Some brands have explored entertainment opportunities with their corporate mascots or characters and created branded entertainment. What could that do for a company? “It needs to be natural. If it's unnatural or forced, that's a waste of time. Mr. Clean seems to be doing some good brand extensions for that company, and the M&M guys are doing characters that make sense, using them like old California Raisins. That I can see, but there aren’t a lot of those. Kids are pretty savvy and are likely to turn off when the mascots and characters don't flow naturally out of the core product.”
Is it a good idea to take advantage of that? “It is if you've got the right combination of identifiable brand, strong character, and a product or campaign that extends naturally out of that.”
What obstacles do companies face when putting together a good licensing program? “First, a lot of companies underestimate the complexity of doing a significant licensing program. Many think you simply find a manufacturer, cut a deal and tell them where to send the check. Companies don't want to apply lot of internal resources to licensing programs; they want to reserve those resources for their core business. We may have 30 people who work on a very specific project for a particular brand. Most big corporations –- or even celebrities –- won't be willing to make that kind of manpower commitment. Also, a lot of times, they don't act strategically. Companies come up with great ideas in new categories, but don't do the research in an industry that's not theirs. They're unaware of the whole negotiating process, the complexity of deal structures, of the help needed for product development, of the quality control required to approve new products, the steps involved in collecting royalties, auditing manufacturers or finding ways to cross-promote. The truth is it's very complicated. Face it, the guys at DaimlerChrysler [parent of Dodge] are not going to be experts in the power tool business, they're not going to be experts in the toy or video game businesses. You really have to understand each one of these in order to maximize your return and protect the integrity of the brand.”

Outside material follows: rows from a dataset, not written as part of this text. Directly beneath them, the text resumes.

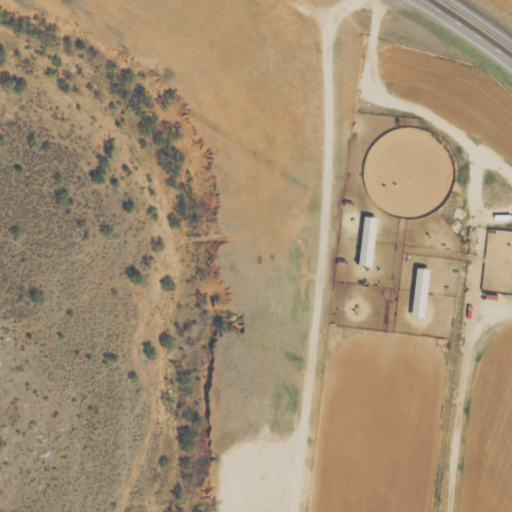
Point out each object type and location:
road: (316, 7)
road: (466, 32)
park: (410, 171)
road: (475, 199)
river: (213, 205)
road: (505, 221)
building: (368, 241)
road: (322, 251)
building: (422, 292)
building: (422, 292)
road: (256, 460)
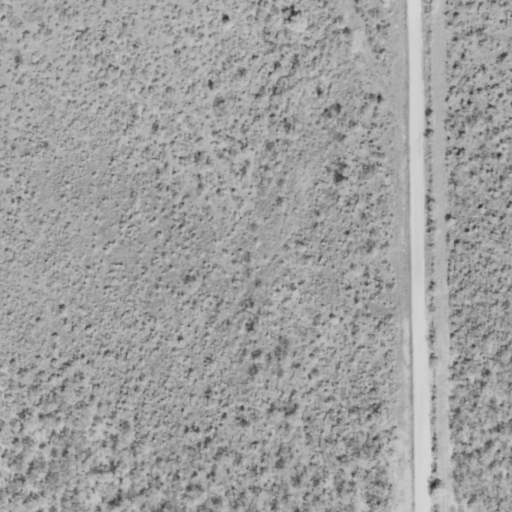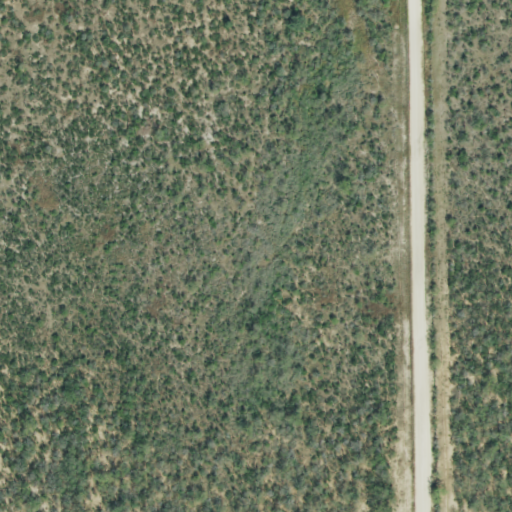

What about for celebrities? “Celebrities are even less strategic. Since we are now such a celebrity-driven society, in many cases celebrities and their management are simply reactive to incoming deal offers. We were one of first, with Britney, to understand exactly what it meant for her to be in the beauty business, and not just jumping at the first person to wave a big check. It's more typical in the celebrity business for managers and agents to take a short view. Some look at their clients' careers with a long view, but more often they see them as shooting stars.”
What was the last licensed item you purchased, and what was it? More important, did you like it? “I bought a Greek Olympic T-shirt, because I was in Athens, but that had more to do with memories.”
What do you do for fun? “What else besides this? I'm into working out, photography, I collect some contemporary art, play guitar and just do a bunch of stuff.”